Limitations: Animal model only. Preprint. Funded by Zealand Pharma. Cannot directly extrapolate to human IBD.
13Network meta-analysis of GLP-2 analogues in short bowel syndromePMID 38663565
Sabra MM et al. - Journal of Gastrointestinal Surgery (2024) - Network meta-analysis - Multiple RCTs of GLP-2 analogues
Compared efficacy of GLP-2 analogues (teduglutide, glepaglutide, apraglutide) in SBS. Provides comparative effectiveness data across the drug class.
Limitations: Indirect comparisons inherent to network meta-analysis methodology. Different trial designs and patient populations across studies.

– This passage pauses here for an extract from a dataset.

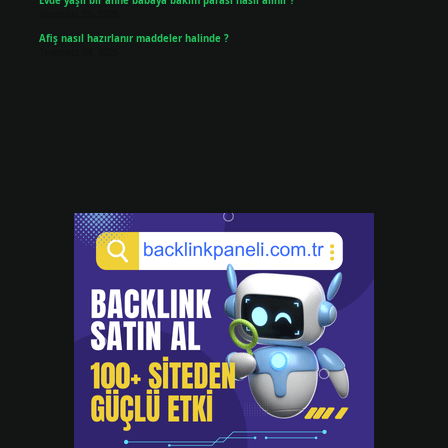
Evde yaşlı bir anne babaya bakım parası nasıl alınır ?
Temmuz 25, 2026
Afiş nasıl hazırlanır maddeler halinde ?
Temmuz 24, 2026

14Systematic review and meta-analysis of GLP-2 analogues for short bowel syndromePMID 41344401
Bastas MA et al. - Clinical Nutrition ESPEN (2026) - Systematic review and meta-analysis - Multiple studies
Systematic review and meta-analysis evaluating efficacy and safety of GLP-2 analogues including glepaglutide for the treatment of SBS.
Limitations: Combines heterogeneous studies. Publication bias possible.